Primavera
Cecília
Meireles
A primavera chegará, mesmo que
ninguém mais saiba seu nome, nem acredite no calendário, nem possua jardim para
recebê-la. A inclinação do sol vai marcando outras sombras; e os habitantes da
mata, essas criaturas naturais que ainda circulam pelo ar e pelo chão, começam a
preparar sua vida para a primavera que chega.
Finos clarins que não
ouvimos devem soar por dentro da terra, nesse mundo confidencial das raízes, — e
arautos sutis acordarão as cores e os perfumes e a alegria de nascer, no
espírito das flores.
Há bosques de rododendros que eram verdes e já estão
todos cor-de-rosa, como os palácios de Jeipur. Vozes novas de passarinhos
começam a ensaiar as árias tradicionais de sua nação. Pequenas borboletas
brancas e amarelas apressam-se pelos ares, — e certamente conversam: mas tão
baixinho que não se entende.
Oh!

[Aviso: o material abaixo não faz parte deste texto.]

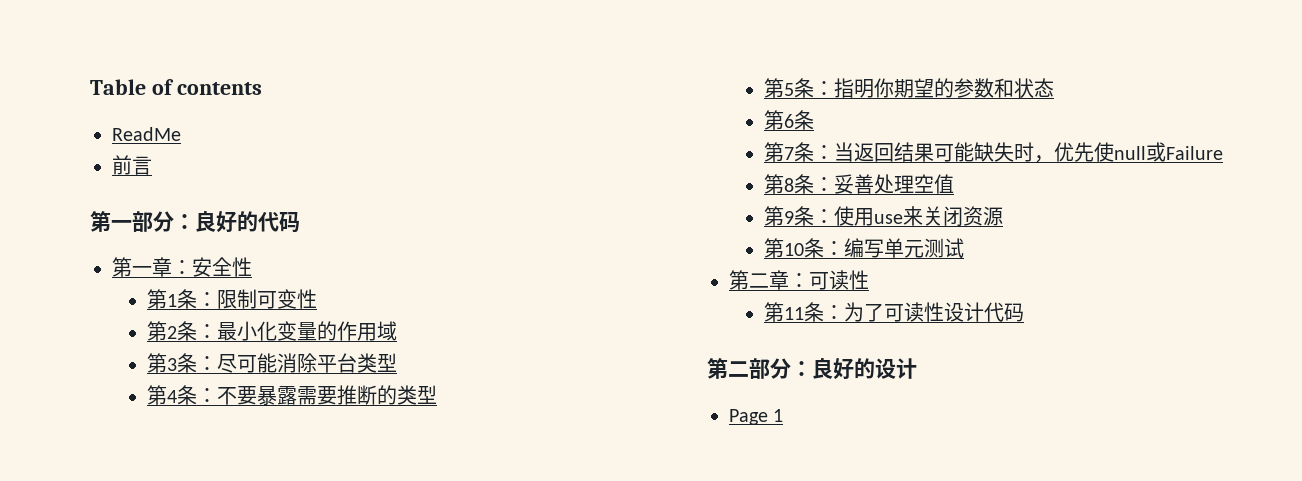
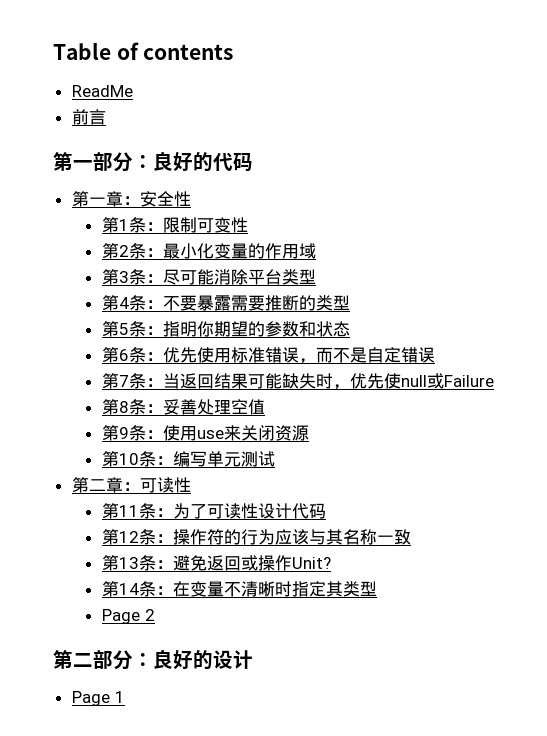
(815, 120) none -> [145,347,435,364] ：优先使用标准错误，而不是自定错误
(1025, 312) none -> [101,529,411,545] [101,555,331,571] [101,581,377,597] [101,609,155,624] // 第12条：操作符的行为应该与其名称一致 // 第13条：避免返回或操作Unit? // 第14条：在变量不清晰时指定其类型 // Page 2

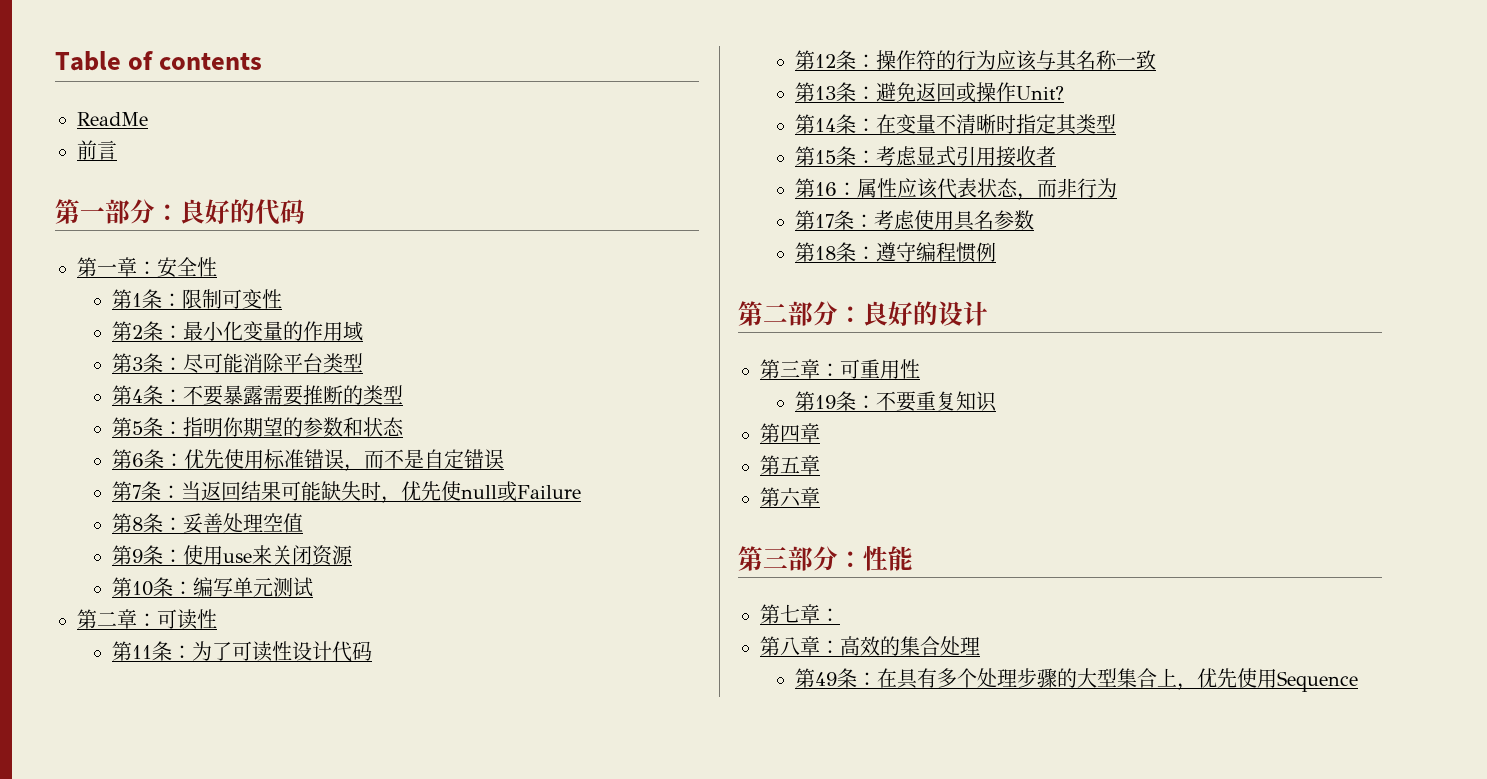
[101,609,155,624] Page 2 -> [794,146,1056,167] [794,178,1117,201] [794,210,1034,231] [794,242,996,263] 第15条：考虑显式引用接收者 // 第16：属性应该代表状态，而非行为 // 第17条：考虑使用具名参数 // 第18条：遵守编程惯例
[71,691,125,706] Page 1 -> [760,359,920,379] [794,391,997,412] [760,423,820,443] [760,455,820,475] [760,487,820,507] [738,546,913,571] [760,604,840,624] [760,636,980,656] [794,668,1358,692] 第三章：可重用性 // 第19条：不要重复知识 // 第四章 // 第五章 // 第六章 // 第三部分：性能 // 第七章： // 第八章：高效的集合处理 // 第49条：在具有多个处理步骤的大型集合上，优先使用Sequence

Primaveras distantes, depois do branco e
deserto inverno, quando as amendoeiras inauguram suas flores, alegremente, e
todos os olhos procuram pelo céu o primeiro raio de sol.
Esta é uma
primavera diferente, com as matas intactas, as árvores cobertas de folhas, — e
só os poetas, entre os humanos, sabem que uma Deusa chega, coroada de flores,
com vestidos bordados de flores, com os braços carregados de flores, e vem
dançar neste mundo cálido, de incessante luz.
Mas é certo que a primavera
chega. É certo que a vida não se esquece, e a terra maternalmente se enfeita
para as festas da sua perpetuação.
Algum dia, talvez, nada mais vai ser
assim. Algum dia, talvez, os homens terão a primavera que desejarem, no momento
que quiserem, independentes deste ritmo, desta ordem, deste movimento do céu. E
os pássaros serão outros, com outros cantos e outros hábitos, — e os ouvidos que
por acaso os ouvirem não terão nada mais com tudo aquilo que, outrora se
entendeu e amou.
Enquanto há primavera, esta primavera natural, prestemos
atenção ao sussurro dos passarinhos novos, que dão beijinhos para o ar azul.
Escutemos estas vozes que andam nas árvores, caminhemos por estas estradas que
ainda conservam seus sentimentos antigos: lentamente estão sendo tecidos os
manacás roxos e brancos; e a eufórbia se vai tornando pulquérrima, em cada coroa
vermelha que desdobra. Os casulos brancos das gardênias ainda estão sendo
enrolados em redor do perfume. E flores agrestes acordam com suas roupas de
chita multicor.
Tudo isto para brilhar um instante, apenas, para ser
lançado ao vento, — por fidelidade à obscura semente, ao que vem, na rotação da
eternidade. Saudemos a primavera, dona da vida — e efêmera.